Israeli Filmmaker Works Around Boycott to Reach U.K. Film Festival

Yoav Hornung's film was accepted into a prestigious festival in Britain, but the organizers refused to let Israeli embassy cover his travel expenses.

An Israeli filmmaker's online appeal succeeded in raising money for him to attend a prestigious film festival in Britain, after festival organizers boycotted an offer by the Israeli embassy to cover his travel expenses.

Though Yoav Hornung's movie Deserted was selected for a screening in the Encounters short film festival, festival organizers said the decision to reject the funding was made to protest Israel's actions in the Gaza Strip, the Jewish Chronicle reported.

However, festival director Debbi Lander said that the rejection of the embassy's funds would not affect the screening, which would go ahead as planned, and that Hornung was still invited to attend.

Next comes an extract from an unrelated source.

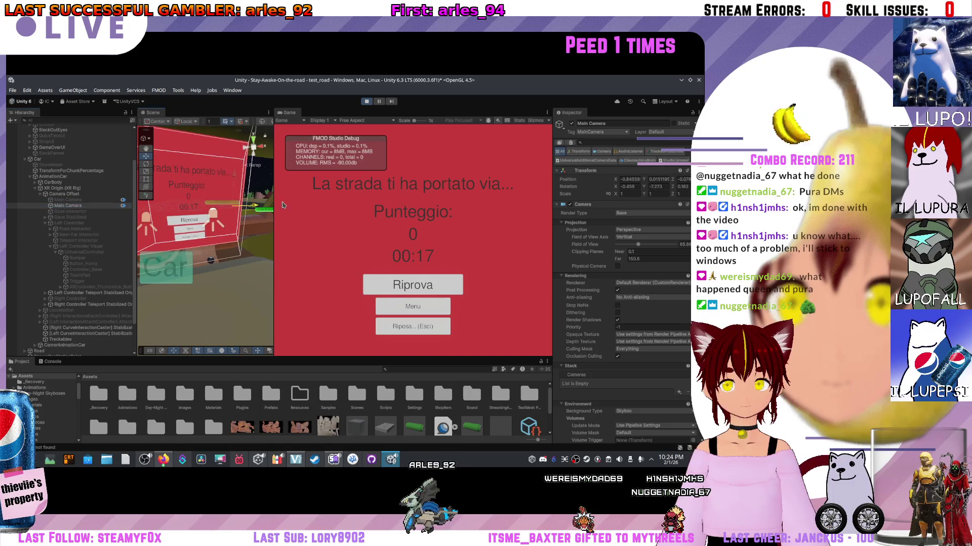
click(87, 206)
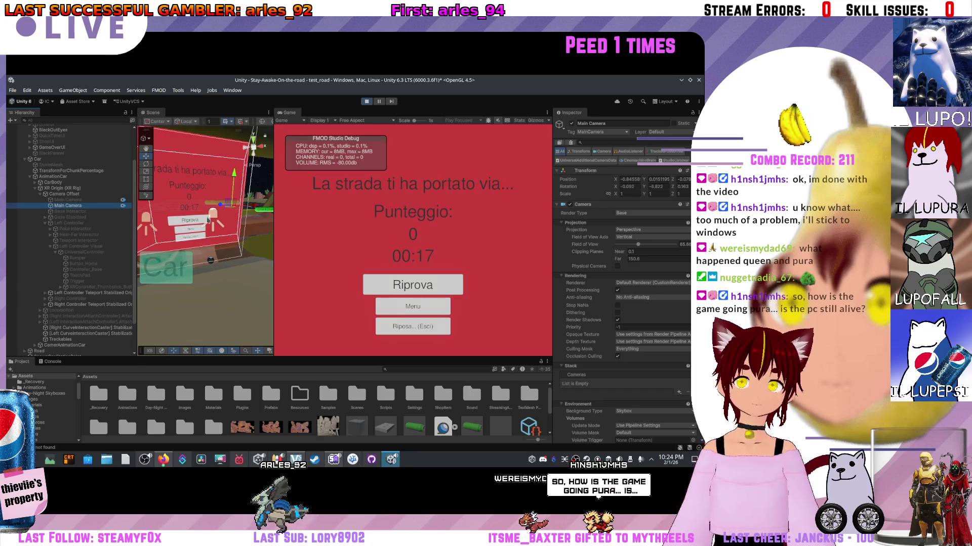
drag(192, 218, 227, 215)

Hornung, lacking the means to reach Bristol on his own and without the embassy's support, launched an online petition on the crowdfunding website IndieGoGo, appealing for $1,500:  "Help us attend the festival despite (and because) its Israeli Embassy boycott," read the appeal's opening line.

After only three days the appeal raised about $1,600, paving the way for Hornung and his lead actress Yaara Peltzig to reach Bristol.

"I received one very generous donation of $1,000 [about £600} by someone who wanted to remain anonymous. Others gave what they could. I'm very grateful for all the donations," Hornung told the Jewish Chronicle.

In his crowdfunding appeal, Hornung said that though he does not plan on using the festival to make a "political speech," he intends to show that a "political situation should not harm art."

His film, which focuses on "two Israeli female soldiers, in their final drill of officers school," Hornung told the Chronicle, "is not a pro-Israeli or a pro-Palestine film. It's a fictional work that anyone can relate to. It's about morality, human values and decision making."

Responding to the original report of the boycott the Israeli funding of the film, President of the Bristol Hebrew Congregation Alex Schlesinger said the decision was a "great disappointment."

"It really tells us that the mob on the street controls what happens at film and arts festivals," he told the BBC.

On the other side, Kamel Hawwash, vice chairman of Palestine Solidarity Campaign, expressed his support for the festival's decision, saying their decision accords with the call for Boycott, Divestment and Sanctions on Israel, which includes a cultural boycott as well.